Describe your travel plans for the next few months. Is there any destination you’re really excited about? Any you’re dreading?

I currently have no firm travel plans over the next couple of months. If I somehow manage to score a Shmoocon ticket, I will go to DC for that, and likely take my wife with me.

Otherwise, there’s nothing.

I don’t know why I asked if there was a dread-worthy trip. October seems like last year to me, now. Maybe dreading funeral trips for relatives who weren’t doing well at the time. Who knows?

At the same time, it feels like I’ve been on the road for months, now. I sleep at my mother’s place the night before I’m at my office, then figure out how to get home on nights when I don’t have work the next day.

For the money I’m earning, I couldn’t more strongly recommend against it.

The preceding missive was written as decompression, but it’s still true for the most part.

How the fuck did I wind up like I am? I don’t think I did anything wrong, but I clearly didn’t suck up to the right criminals. So I get cast aside, only to be drawn back in for a pittance.

It’s fine; I’m not the one in Federal Pound-Me-In-The-Ass prison.

Even more, I can be proud of the things I’ve done.

NoJoMo 24

Write a bit about why you’ve chosen to write this (and past) years. How many years have you been at it? Art you satisfied with what you’ve written this year? In past years?

I’ve chosen to write, because I think the physical act of doing it keeps me on schedule. With so few things in my life actually being in sync at this point, thi sis something. the concept of a “normal day” has eluded me, completely.

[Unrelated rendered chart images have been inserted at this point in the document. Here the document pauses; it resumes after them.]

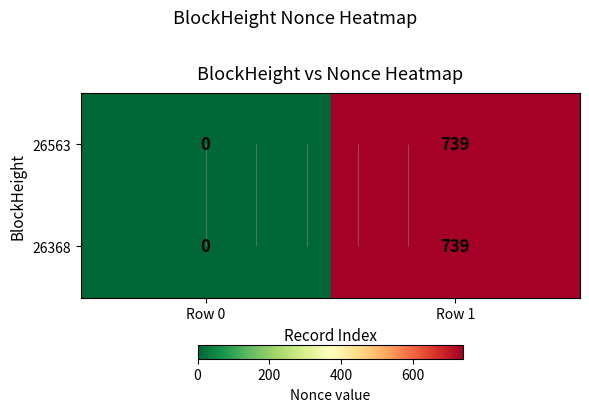

Is the value of 26563 at Row 1 greater than the value of 26368 at Row 0?

Yes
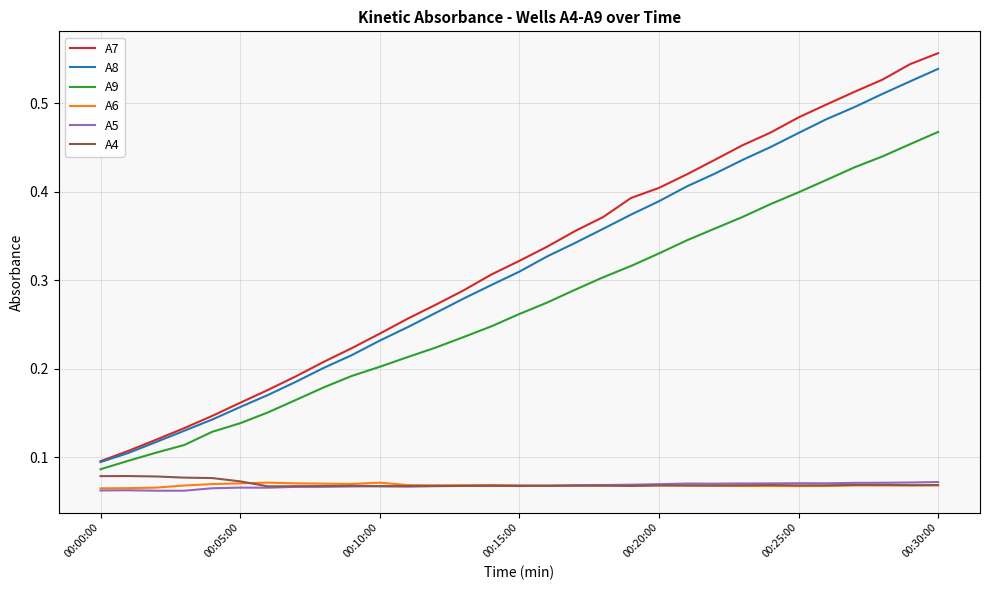

Which series has the largest range (max minus min)?

A7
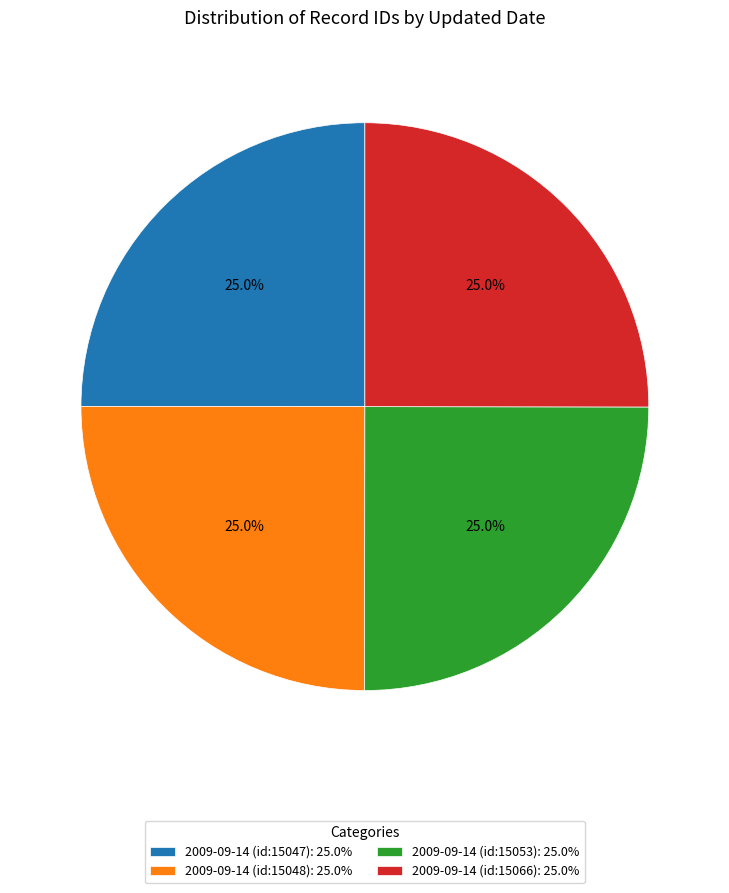

Does 2009-09-14 (id:15066) represent more than half of the total?

No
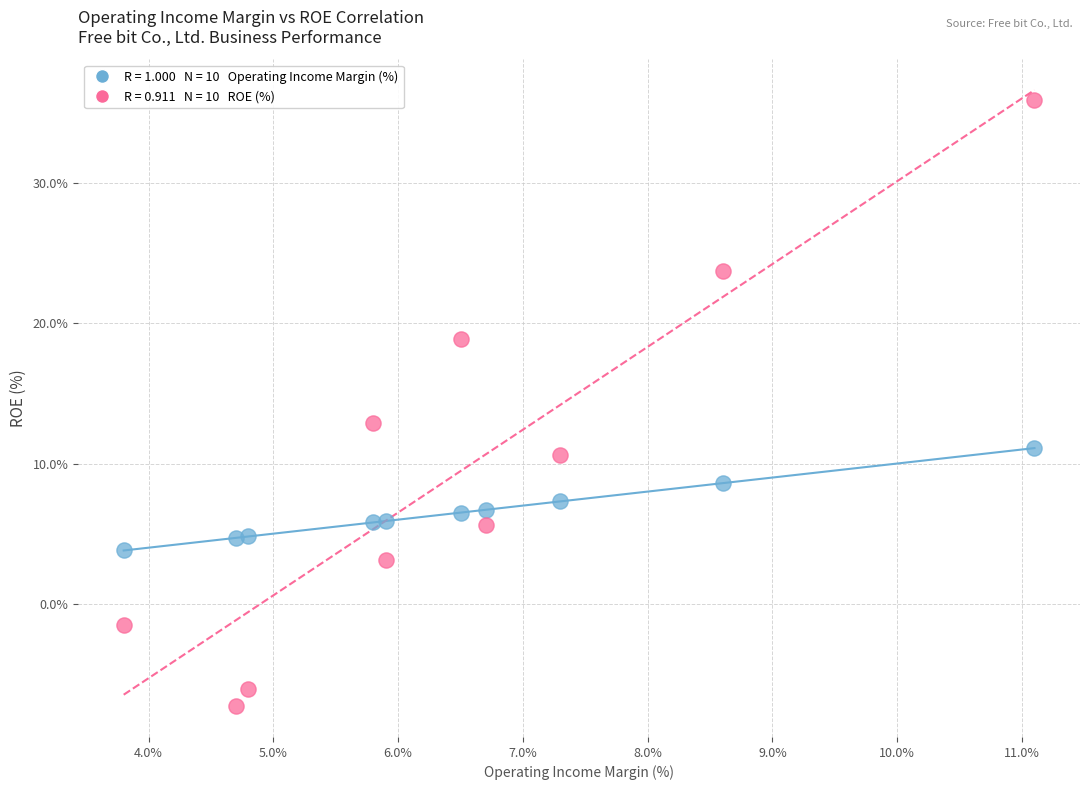

Across all data points, what is the range of X values (max minus min)?

7.3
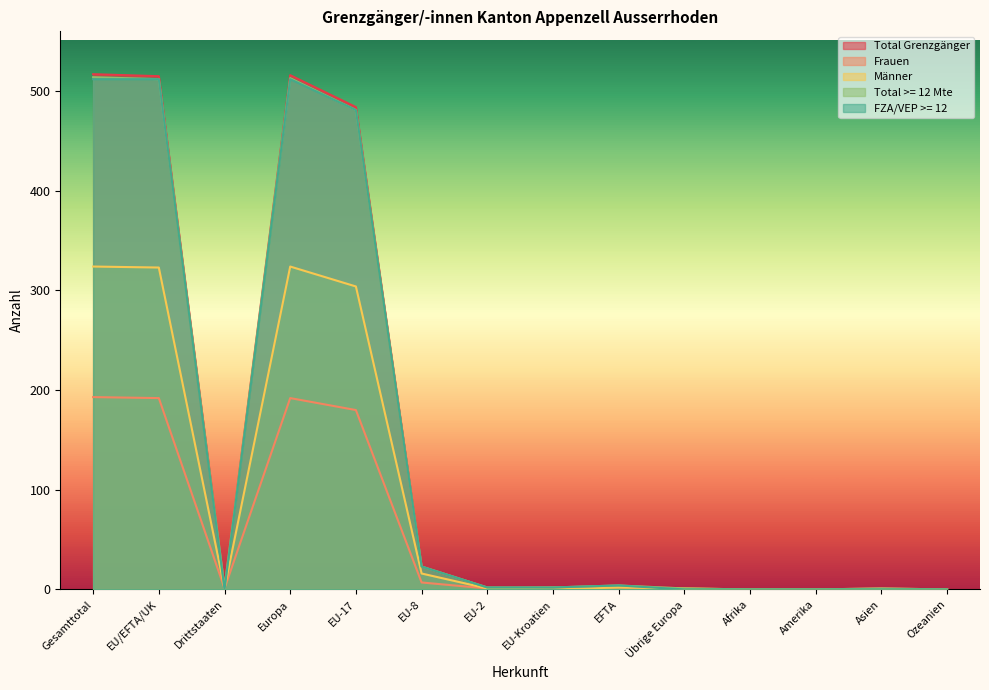

At which label is FZA/VEP >= 12 closest to 256?

EU-17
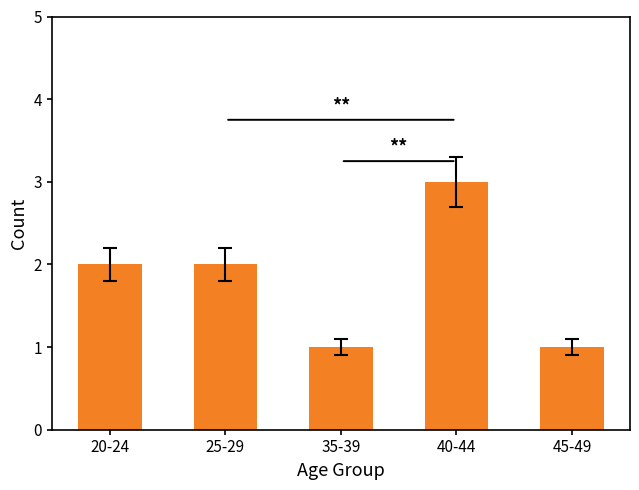

Reading left to right, what are all the values shown in this chart?

20-24=2	25-29=2	35-39=1	40-44=3	45-49=1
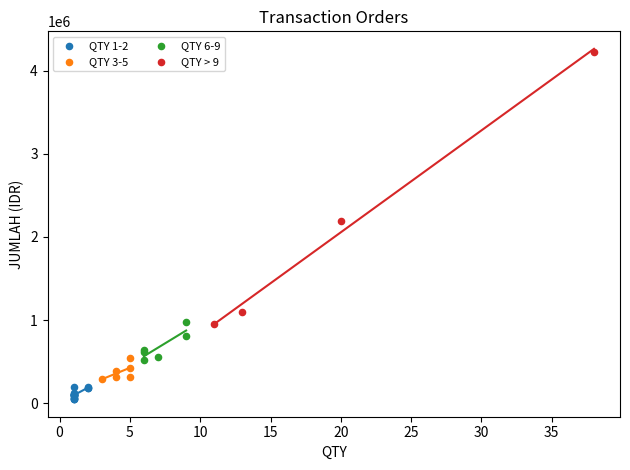

Which series contains the lowest Y value?

QTY 1-2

And I’m a bit okay wiht that. I really don’t ever want to get into a routine wiht what I’m doing now; this shit sucks,

Maybe it’s slightly hypocritical of me to say that, when what I’m trying to ram down unwilling throats at work is standardization. I also want to measure how long it takes someone to run through those procedures, and how many errors they make along the way.That’s doubly-threatening. First, that anyone would dare analyze what people are doing to do their jobs is taken as an affront. That they’re being critical because of process tedious

But I keep doing it because it will give me a small sense of accomplishment when I’m finished. What did you do this November? Oh, I grew a beard, and wrote every single day. I also didn’t outright quit a job I loathe. And you?

“We know the requirements.”
So fucking write them down. (And do you have a tapeworm?)

Sealing your fate, there, guy.

I apologize for the rambling. As I said yesterday, I’m really past my breaking point. I could whine about it being unfair, etc., but I won’t. At the end of the day..the sun goes down in the West. And I can look at myself in the mirror, in spite of my failing eyesight.